Die weniger stark abnehmende Sterblichkeit infolge von Erkrankungen des Herz-Kreislauf-Systems steht möglicherweise im Zusammenhang mit verhaltensbedingten Risikofaktoren wie Fettleibigkeit, Bewegungsmangel und Essgewohnheiten. Gleichzeitig ist aber auch denkbar, dass das Potenzial für einen weiteren Rückgang der Todesfälle durch Herz-Kreislauf-Erkrankungen schlichtweg ausgeschöpft ist.
Bösartige Neubildungen werfen einen längeren Schatten auf die Sterblichkeit in den Altern 20 – 69. Ob die Sterblichkeit in Zukunft zurückgehen wird, hängt unter anderem auch davon ab, ob neue Medikamente und Therapien gegen Krebs entwickelt werden. Im Gegensatz zu kardiovaskulären Erkrankungen hat jede Krebsart unterschiedliche Ursachen und Einflussfaktoren und bedarf deshalb einer eigenen Medikation und Behandlung.
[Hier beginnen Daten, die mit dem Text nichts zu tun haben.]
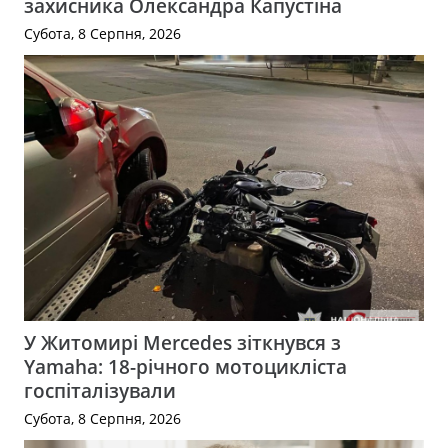
захисника Олександра Капустіна
Субота, 8 Серпня, 2026
У Житомирі Mercedes зіткнувся з
Yamaha: 18-річного мотоцикліста
госпіталізували
Субота, 8 Серпня, 2026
Abschließend kann man sagen, dass sich die Sterblichkeitsverbesserungen in einigen Altersgruppen zwar abgeschwächt haben, aus unserer Untersuchung lässt sich jedoch nicht ableiten, dass die Sterblichkeit in Deutschland insgesamt in Zukunft zunehmen wird.
Endnoten
- Das Langlebigkeitsrisiko und damit verbunden die Alter ab 60, die für Policen mit Erlebensfallcharakter z. B. in der privaten Rentenversicherung im Vordergrund stehen, waren dagegen nicht Gegenstand unserer Untersuchung.
- https://www.mortality.org/ (letzter Zugriff am 04.07.2019)
- Aus Gründen der Datenverfügbarkeit und der Konsistenz beschränken wir uns in der Analyse auf Westdeutschland.
- http://www.gbe-bund.de/ (letzter Zugriff am 21.08.2019)
- Die den Sterblichkeitstrends zugrunde liegenden Daten wurden mithilfe von P-Splines geglättet.